TASK DIRECTIONS -
The records below must be transcribed exactly, with each picture left out.

MATERIAL PROVIDED -
- - - - - - -

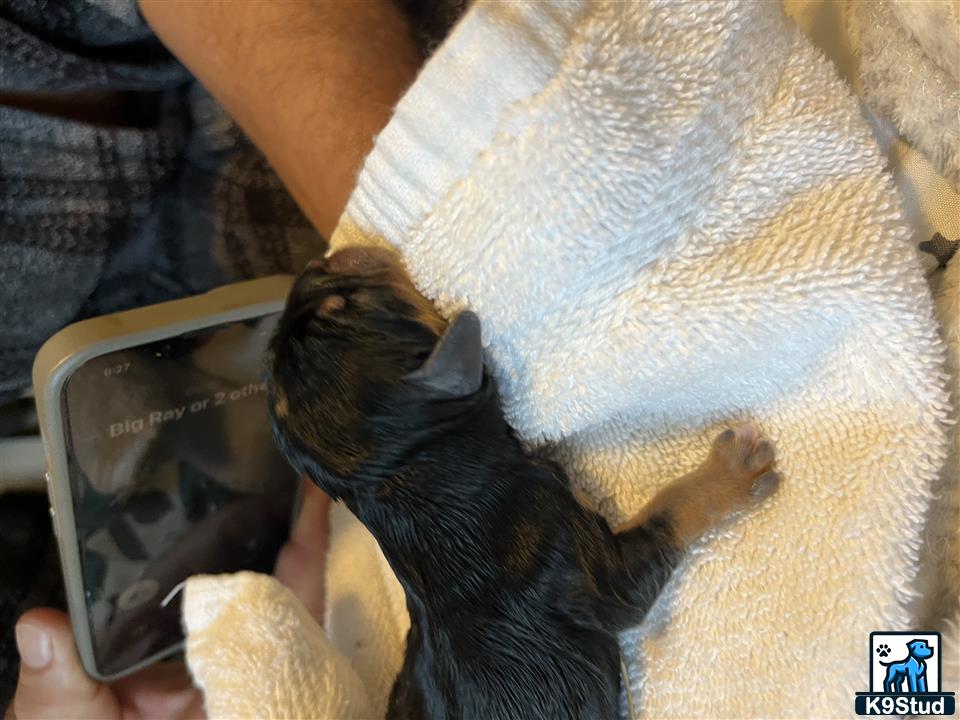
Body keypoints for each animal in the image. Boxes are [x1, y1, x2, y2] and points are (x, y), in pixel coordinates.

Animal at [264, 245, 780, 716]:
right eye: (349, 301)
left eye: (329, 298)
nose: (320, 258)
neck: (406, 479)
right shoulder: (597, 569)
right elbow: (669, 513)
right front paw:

- - - - - - -

OUTPUT BELOW -
Body keypoints for each animal in the image. Boxes are [x1, y1, x2, y2] and points are (x, y), in pixel coordinates.

Animal at [264, 245, 780, 716]:
right eye: (349, 301)
left eye: (329, 298)
nose: (320, 258)
neck: (406, 479)
right shoulder: (597, 569)
right elbow: (669, 513)
right front paw:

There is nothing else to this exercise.